You know the phrase, "Milk does a body good"? Well, it seems there may be something to that saying. A new study released this week has shown that dairy milk may affects a child's height. Kids who drink cow's milk are slightly taller than their friends who drink milk substitutes.
A study published Wednesday in the American Journal of Clinical Nutrition found that children who drank cow's milk gained, on average, about a sixth of an inch (or 0.4 centimeters) in height for every cup consumed. In other words, if a 3-year-old kid drank three cups of a milk alternative such as almond milk or soy milk, they would be over half an inch shorter than their cow milk-drinking peer, the findings show.
"Not a tiny difference when you're 3 years old," pediatrician Dr. Jonathan Maguire, the study's lead author, told CNN. Researchers analyzed cross-sectional data of more than 5,000 Canadian children ages 2 to 6 years old.
This isn't the first study to look at the correlation between height and consumption of cow's milk. Research published in 2004 in the American Journal of Clinical Nutrition found that kids who drank a high amount of dairy milk were taller by nearly an inch (or 2.5 centimeters).
Both studies suggest that cow's milk have components that stimulate growth that are missing in plant-based milks, Dairy milk contains calcium, which has been linked to improved bone health. Cow's milk also stimulates insulin-like growth factor better than plant-based substitutes like almond or rice milk, according to CNN. The study suggests the difference in height could be attributed to the disparity in IGF production.

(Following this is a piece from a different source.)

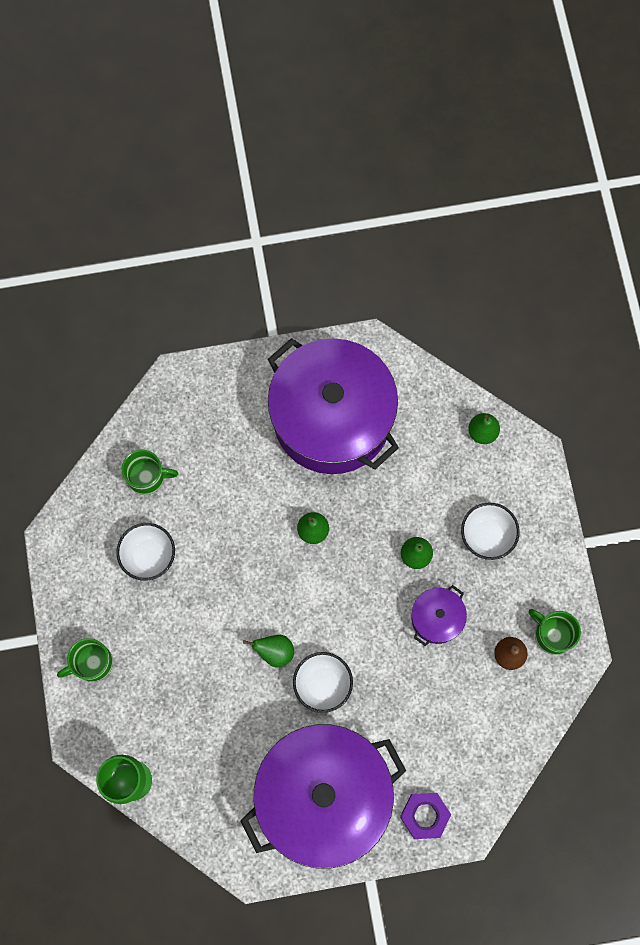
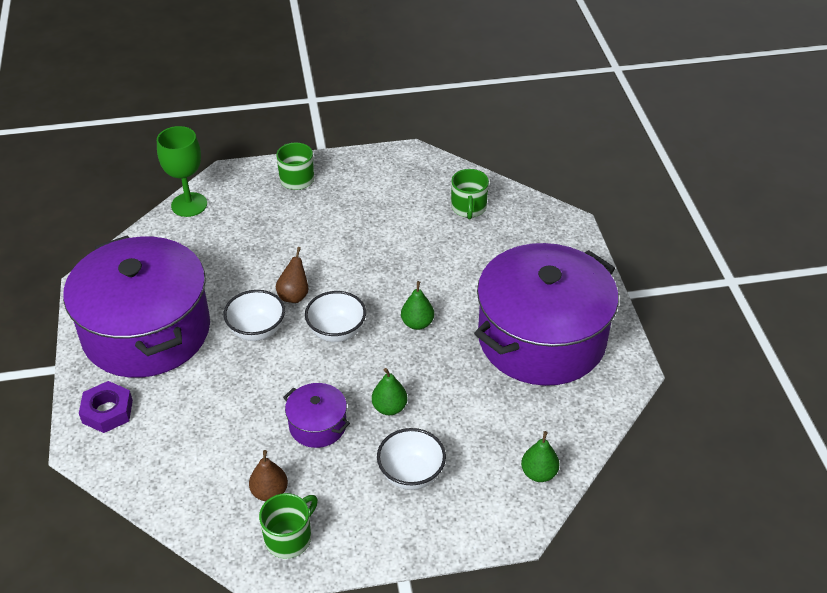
camera: 90 degrees right, 30 degrees down
white bowl [116,523,175,581] -> white bowl moved to [305,291,366,342]
green pear [243,635,294,668] -> brown pear [276,247,309,303]

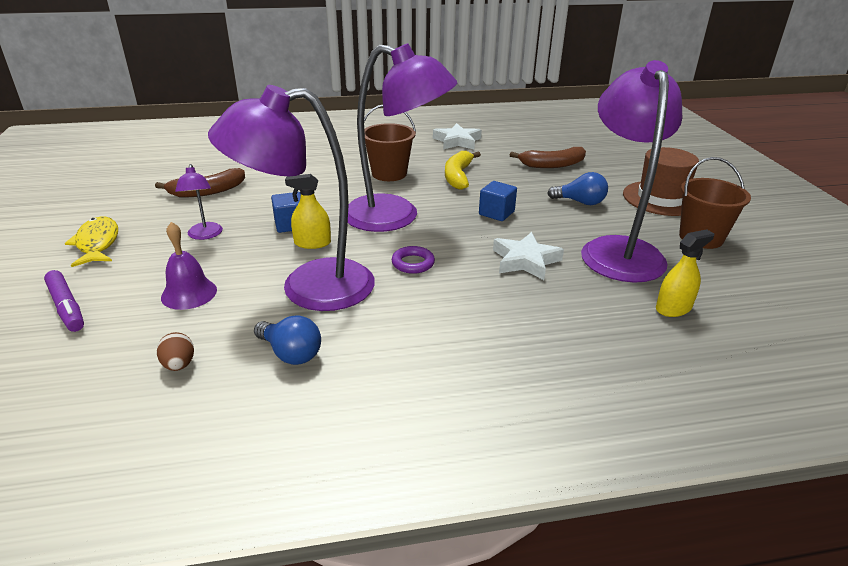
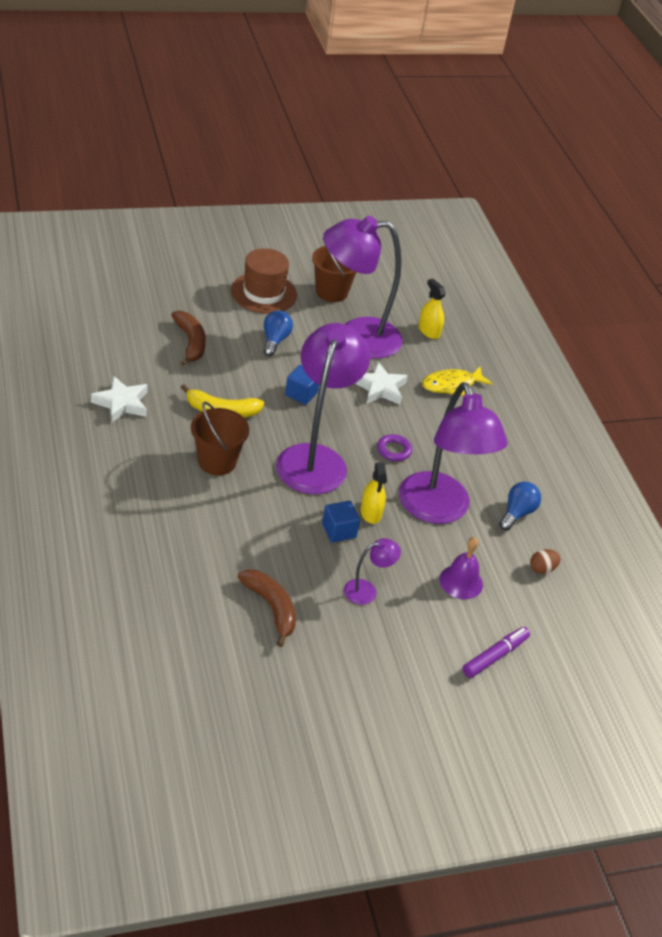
camera: 100 degrees left, 10 degrees up
yellow fish [65,217,118,267] -> yellow fish moved to [422,367,493,396]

Of course, these new findings do not mean children who drink cow's milk are healthier than their peers who consume milk substitutes. According to Harvard School of Public Health, cow's milk is high in saturated fat, can cause stomach and intestinal issues, and has been linked to possible increased risks in prostate and ovarian cancers. Plus, plant-based milks contain many of the vital nutrients found in cow's milk like calcium, potassium, magnesium, and protein.
My family and I drink cow's milk (fat free, thank you), so I am glad to know that there's an added benefit for my kid. But for all its benefits, cow's milk does have its cons, so these findings shouldn't sway parents to abandon or change their dietary habits. As the study suggests, more research is needed to better understand this connection between height and consumption of milk alternatives.